[HN Gopher] A visual introduction to Gaussian Belief Propagation
       ___________________________________________________________________
        
       A visual introduction to Gaussian Belief Propagation
        
       Author : power
       Score  : 148 points
       Date   : 2021-08-31 12:34 UTC (10 hours ago)
        
 (HTM) web link (gaussianbp.github.io)
 (TXT) w3m dump (gaussianbp.github.io)
        
       | wiz21c wrote:
       | I'm a bit of noob in the matter but :
       | 
       | FTA: "Looking to the future, we anticipate a long-term trend
       | towards a "hardware jungle" of parallel, heterogeneous,
       | distributed and asynchronous computing systems which communicate
       | in a peer-to-peer manner. "
       | 
       | Does the HN crowd think it's right ?
        
         | epistasis wrote:
         | As somebody who has used belief propagation a lot, before the
         | current neural network renaissance, I'm not yet optimistic of
         | that. (However, I have been wrong enough in the past to be
         | somewhat humble about my ability to predict these things!)
         | 
         | As I see it, the current big machine learning models use data
         | that can't fit well on a single machine, or training regimes
         | that can't fit onto a single machine, but the end model still
         | fits on a single GPU or box.
         | 
         | What I understand them to be advocating for here, is a model
         | that is bigger than can fit on a single chip, that can use
         | belief propagation to scale to that number of variables/size. I
         | don't yet know what sort of applications that could address, so
         | that's my primary point of skepticism about this sort of huge
         | model being developed. BUT, my lack of imagination is not much
         | of an argument on its own, it's merely the absence of an
         | argument, not an actual argument against such large models
         | being useful.
        
       | shoo wrote:
       | > Theoretical grounds for applying the same update rules to loopy
       | graphs were later developed that explain loopy BP as an
       | approximate variational inference method in which inference is
       | cast as an optimization problem. Instead of directly minimizing
       | the factor energies (as is done in MAP inference), loopy BP
       | minimizes the KL divergence between the posterior and a
       | variational distribution which we use as a proxy for the
       | marginals after optimization
       | 
       | > As the Bethe free energy is non-convex, loopy BP is not
       | guaranteed to converge and even when it does it may converge to
       | the wrong marginals. Empirically, however BP generally converges
       | to the true marginals although for very loopy graphs it can fail
       | 
       | If i follow this, in the case where loopy BP converges to
       | something, it sounds like there are at least two components of
       | error:
       | 
       | (i) the error between the true posterior distribution and the
       | best approximation ; and (ii) the error between the approximation
       | you managed to find with loopy BP and the best approximation
       | 
       | The fact that loopy BP can fail to converge or fails to converge
       | to a global optima is not that attractive. On another hand,
       | global optimisation is often difficult or intractable. Maybe in
       | practice, in some cases the error from failing to find the
       | globally optimal best fit approximation might be a lot less than
       | the error introduced by making the approximation in the first
       | place. This doesn't necessarily mean that loopy BA will give
       | useful results -- maybe that approximation error is so bad that
       | you need to do something else!

# PROBLEM REQUIREMENTS
Answer these about the thread:
(a) According to epistasis, what do the end models of current big machine learning models still fit on?
(b) In the passage shoo quotes, what does loopy BP minimize?
(c) In that same passage, why is loopy BP not guaranteed to converge?
The data that comes next is separate from the thread.

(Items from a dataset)

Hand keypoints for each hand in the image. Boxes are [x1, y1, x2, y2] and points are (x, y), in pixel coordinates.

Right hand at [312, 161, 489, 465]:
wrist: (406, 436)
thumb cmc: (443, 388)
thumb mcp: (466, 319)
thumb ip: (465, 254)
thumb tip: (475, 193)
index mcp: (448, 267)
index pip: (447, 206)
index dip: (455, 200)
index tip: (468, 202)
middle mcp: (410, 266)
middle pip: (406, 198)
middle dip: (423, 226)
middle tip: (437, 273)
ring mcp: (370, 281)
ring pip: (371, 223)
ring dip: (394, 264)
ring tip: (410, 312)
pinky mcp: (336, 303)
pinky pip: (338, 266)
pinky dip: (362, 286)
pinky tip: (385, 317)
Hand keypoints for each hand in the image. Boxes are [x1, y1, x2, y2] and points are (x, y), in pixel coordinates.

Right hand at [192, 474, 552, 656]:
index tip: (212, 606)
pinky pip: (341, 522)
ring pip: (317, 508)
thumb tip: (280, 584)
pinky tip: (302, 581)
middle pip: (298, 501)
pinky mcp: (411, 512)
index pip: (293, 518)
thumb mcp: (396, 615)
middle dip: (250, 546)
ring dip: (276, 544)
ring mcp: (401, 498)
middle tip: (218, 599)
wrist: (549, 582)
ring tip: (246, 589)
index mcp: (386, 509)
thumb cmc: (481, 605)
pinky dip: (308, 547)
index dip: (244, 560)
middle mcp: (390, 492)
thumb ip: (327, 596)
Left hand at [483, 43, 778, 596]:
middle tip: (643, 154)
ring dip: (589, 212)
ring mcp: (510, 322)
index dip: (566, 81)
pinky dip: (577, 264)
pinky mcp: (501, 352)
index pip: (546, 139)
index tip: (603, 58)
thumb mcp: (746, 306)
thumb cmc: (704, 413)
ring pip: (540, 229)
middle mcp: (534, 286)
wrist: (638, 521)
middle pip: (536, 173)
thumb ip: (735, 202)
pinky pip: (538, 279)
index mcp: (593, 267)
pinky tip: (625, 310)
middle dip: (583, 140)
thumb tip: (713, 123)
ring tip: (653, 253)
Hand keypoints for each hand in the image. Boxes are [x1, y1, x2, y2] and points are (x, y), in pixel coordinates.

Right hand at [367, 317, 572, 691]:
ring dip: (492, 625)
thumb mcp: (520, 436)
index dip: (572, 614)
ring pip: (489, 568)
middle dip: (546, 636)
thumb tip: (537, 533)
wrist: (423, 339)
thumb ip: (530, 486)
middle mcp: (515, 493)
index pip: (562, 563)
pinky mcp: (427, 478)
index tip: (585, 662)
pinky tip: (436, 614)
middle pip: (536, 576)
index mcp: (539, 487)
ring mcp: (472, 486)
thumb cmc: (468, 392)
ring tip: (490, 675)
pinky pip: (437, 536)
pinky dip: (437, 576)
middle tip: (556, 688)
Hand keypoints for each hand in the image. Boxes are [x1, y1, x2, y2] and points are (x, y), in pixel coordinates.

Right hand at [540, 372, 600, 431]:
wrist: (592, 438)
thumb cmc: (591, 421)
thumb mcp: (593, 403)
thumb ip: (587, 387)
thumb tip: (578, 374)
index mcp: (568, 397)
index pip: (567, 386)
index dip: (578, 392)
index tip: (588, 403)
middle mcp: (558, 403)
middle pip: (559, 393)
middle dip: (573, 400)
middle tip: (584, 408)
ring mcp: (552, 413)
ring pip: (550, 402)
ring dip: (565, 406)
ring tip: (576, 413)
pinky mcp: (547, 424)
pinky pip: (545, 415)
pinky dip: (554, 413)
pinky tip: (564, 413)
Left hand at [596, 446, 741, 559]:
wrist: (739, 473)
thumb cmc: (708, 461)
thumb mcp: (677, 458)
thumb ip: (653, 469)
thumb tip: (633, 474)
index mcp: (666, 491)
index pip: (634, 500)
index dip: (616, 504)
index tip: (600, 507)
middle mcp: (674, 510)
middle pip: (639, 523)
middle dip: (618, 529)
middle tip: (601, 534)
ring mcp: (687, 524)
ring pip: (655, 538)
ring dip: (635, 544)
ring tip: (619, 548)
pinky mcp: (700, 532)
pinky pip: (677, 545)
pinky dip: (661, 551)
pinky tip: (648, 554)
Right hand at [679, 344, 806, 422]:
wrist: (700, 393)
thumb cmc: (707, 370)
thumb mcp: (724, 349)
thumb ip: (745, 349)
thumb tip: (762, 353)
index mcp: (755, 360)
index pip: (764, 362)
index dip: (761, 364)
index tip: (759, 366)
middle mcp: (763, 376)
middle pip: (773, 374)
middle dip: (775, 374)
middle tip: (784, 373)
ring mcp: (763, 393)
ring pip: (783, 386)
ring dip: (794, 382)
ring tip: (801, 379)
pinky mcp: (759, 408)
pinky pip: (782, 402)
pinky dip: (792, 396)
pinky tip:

# RESULT
(a) A single GPU or box.
(b) The KL divergence between the posterior and a variational distribution used as a proxy for the marginals after optimization.
(c) Because the Bethe free energy is non-convex.